What to work on> Which lines below hold the word "subsubsection"? Copy all of them.

Provided information>
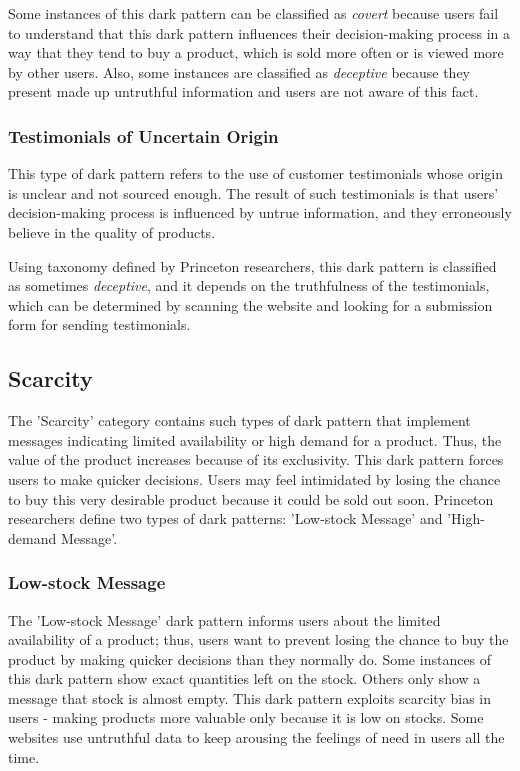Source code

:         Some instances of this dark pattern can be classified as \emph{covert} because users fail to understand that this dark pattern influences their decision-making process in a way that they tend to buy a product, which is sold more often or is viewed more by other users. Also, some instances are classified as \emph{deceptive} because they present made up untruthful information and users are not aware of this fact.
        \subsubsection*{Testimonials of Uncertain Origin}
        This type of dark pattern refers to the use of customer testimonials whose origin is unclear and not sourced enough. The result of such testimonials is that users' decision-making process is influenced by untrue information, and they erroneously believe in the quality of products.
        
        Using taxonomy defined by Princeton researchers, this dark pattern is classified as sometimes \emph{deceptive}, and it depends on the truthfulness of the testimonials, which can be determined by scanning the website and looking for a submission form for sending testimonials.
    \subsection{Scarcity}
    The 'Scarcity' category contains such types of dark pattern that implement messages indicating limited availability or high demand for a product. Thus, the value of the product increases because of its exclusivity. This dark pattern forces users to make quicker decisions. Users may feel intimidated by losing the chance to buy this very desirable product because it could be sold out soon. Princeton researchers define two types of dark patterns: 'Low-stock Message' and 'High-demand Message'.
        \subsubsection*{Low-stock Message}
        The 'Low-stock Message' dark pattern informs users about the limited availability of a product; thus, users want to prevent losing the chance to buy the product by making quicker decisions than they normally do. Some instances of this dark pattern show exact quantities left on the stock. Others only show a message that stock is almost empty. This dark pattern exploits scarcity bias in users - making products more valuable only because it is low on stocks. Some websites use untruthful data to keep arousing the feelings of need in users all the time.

Result of the exercise>
        \subsubsection*{Testimonials of Uncertain Origin}
        \subsubsection*{Low-stock Message}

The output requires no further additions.